** Start of Document extract **
Why Native Grammars

Integrated tools. Zero dependencies.

See a full worked example on the Comparison page — we juxtapose Python since it is commonly used for parsing tasks, but similar limitations apply to any language without native grammars: Rust, Go, TypeScript, and beyond.

Built In — Not Bolted On

Python needs an external library and a grammar string stored separately from the code. Raku grammars are a first-class language feature — the same syntax you use everywhere.


# Python: external library + grammar-as-string
from lark import Lark

GRAMMAR = r"""
    start: word+
    word:  LETTER+
    LETTER: /[a-z]/i
"""

parser = Lark(GRAMMAR)
tree = parser.parse("hello world")
# Raku: grammar is part of the language
grammar WordParser {
    token TOP    { <word>+ % \s+ }
    token word   { <letter>+ }
    token letter { <[a..zA..Z]> }
}

say WordParser.parse("hello world");

Named Captures — An Instant Parse Tree

Lark builds a tree, but you still navigate it by position — swap two rules and your indices silently break. Raku grammar tokens give every matched part a name, so the parse tree is self-documenting.


from lark import Lark

GRAMMAR = r"""
    start: year "-" month "-" day
    year:  /\d{4}/
    month: /\d{2}/
    day:   /\d{2}/
"""

parser = Lark(GRAMMAR)
tree = parser.parse("2026-05-12")

# navigate the tree by child position
year  = tree.children[0].children[0]
month = tree.children[1].children[0]
day   = tree.children[2].children[0]
grammar DateParser {
    token TOP   { <year> '-' <month> '-' <day> }
    token year  { \d ** 4 }
    token month { \d ** 2 }
    token day   { \d ** 2 }
}

my $m = DateParser.parse("2026-05-12");
say $m<year>;   # 「2026」 named, not positional
say $m<month>;  # 「05」
say $m<day>;    # 「12」

Actions Classes — Parsing Separate from Semantics

In Python you mix tree-walking into the transformer class. Raku keeps the grammar (structure) and actions class (meaning) cleanly apart, so each can evolve independently.


from lark import Lark, Transformer

GRAMMAR = r"""
    start: left "+" right
    left:  /\d+/
    right: /\d+/
"""

class CalcActions(Transformer):
    def left(self, t):  return int(t[0])
    def right(self, t): return int(t[0])
    def start(self, t): return t[0] + t[1]

parser = Lark(GRAMMAR)
print(CalcActions().transform(parser.parse("3+4")))
** End of Document extract **
* To be done *
1. In the page on native grammars, what does Raku keep separate from the grammar so that structure and meaning can evolve independently?
2. Continue the page on native grammars from the point where it stops.
** Start of Entries supplied **
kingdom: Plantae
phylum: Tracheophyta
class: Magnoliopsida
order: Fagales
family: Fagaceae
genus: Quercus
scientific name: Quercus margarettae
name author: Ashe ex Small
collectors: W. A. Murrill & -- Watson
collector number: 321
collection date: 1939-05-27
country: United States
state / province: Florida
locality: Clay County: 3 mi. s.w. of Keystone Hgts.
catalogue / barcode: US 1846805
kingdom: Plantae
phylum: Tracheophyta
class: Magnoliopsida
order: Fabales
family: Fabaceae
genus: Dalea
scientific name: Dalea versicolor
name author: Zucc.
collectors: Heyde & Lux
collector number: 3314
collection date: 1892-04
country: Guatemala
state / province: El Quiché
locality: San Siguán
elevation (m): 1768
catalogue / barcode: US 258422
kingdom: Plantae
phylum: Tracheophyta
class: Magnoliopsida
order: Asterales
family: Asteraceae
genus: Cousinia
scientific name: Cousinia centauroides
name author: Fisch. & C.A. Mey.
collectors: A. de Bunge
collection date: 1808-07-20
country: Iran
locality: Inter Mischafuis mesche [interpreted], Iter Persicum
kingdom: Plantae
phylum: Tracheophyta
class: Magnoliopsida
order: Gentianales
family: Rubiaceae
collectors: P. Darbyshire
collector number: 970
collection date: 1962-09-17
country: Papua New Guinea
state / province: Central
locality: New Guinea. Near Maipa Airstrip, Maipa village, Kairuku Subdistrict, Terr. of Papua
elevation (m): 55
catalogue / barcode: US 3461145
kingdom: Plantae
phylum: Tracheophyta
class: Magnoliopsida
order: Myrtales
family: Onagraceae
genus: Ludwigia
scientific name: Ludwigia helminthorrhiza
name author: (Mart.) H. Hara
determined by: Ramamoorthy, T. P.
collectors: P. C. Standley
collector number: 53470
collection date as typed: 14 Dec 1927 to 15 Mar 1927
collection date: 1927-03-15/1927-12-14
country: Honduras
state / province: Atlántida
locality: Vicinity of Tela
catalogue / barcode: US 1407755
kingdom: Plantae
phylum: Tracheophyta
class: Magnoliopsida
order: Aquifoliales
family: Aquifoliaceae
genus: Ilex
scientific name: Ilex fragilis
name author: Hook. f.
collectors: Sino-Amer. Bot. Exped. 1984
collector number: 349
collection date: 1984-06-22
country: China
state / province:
** End of Entries supplied **
* Results for each task *
1. The actions class, which holds the meaning while the grammar holds the structure.

2.
# 7
grammar Calc {                        # structure only
    token TOP    { <left> '+' <right> }
    token left   { \d+ }
    token right  { \d+ }
}

class CalcActions {                   # meaning only
    method TOP($/)   { make +$<left> + +$<right> }
}

say Calc.parse("3+4", actions => CalcActions.new).made;
# OUTPUT: 7

Grammar Inheritance — Composable & Extensible

Raku grammars are classes. You can inherit from them and override individual tokens or rules — extend a grammar without touching the original.


from lark import Lark

# no grammar inheritance — copy-paste or
# string manipulation required
BASE_GRAMMAR = r"""
    start: word+
    word:  LETTER+
    LETTER: /[a-z]/
"""

EXTENDED = BASE_GRAMMAR + r"""
    word: LETTER+ | DIGIT+
    DIGIT: /[0-9]/
"""

parser = Lark(EXTENDED)
print(parser.parse("hello 42 world"))
grammar Base {
    token TOP    { <word>+ }
    token word   { <[a..z]>+ }
}

grammar Extended is Base {
    token word   { <[a..z]>+ | <[0..9]>+ }  # override one token
}

say Extended.parse("hello 42 world");
# 「hello 42 world」

Unicode Properties — Match Any Language Natively

Python's Lark uses re terminals by default, which are ASCII-only — handling accented letters or non-Latin scripts needs an extra regex flag and a third-party install. Raku grammars understand Unicode categories natively, and all Raku strings are NFG (Normal Form Grapheme) — every Str counts user-perceived characters, so "é".chars is 1, not 2. The same grammar parses English, Arabic, Japanese, or emoji without extra dependencies or encoding surprises.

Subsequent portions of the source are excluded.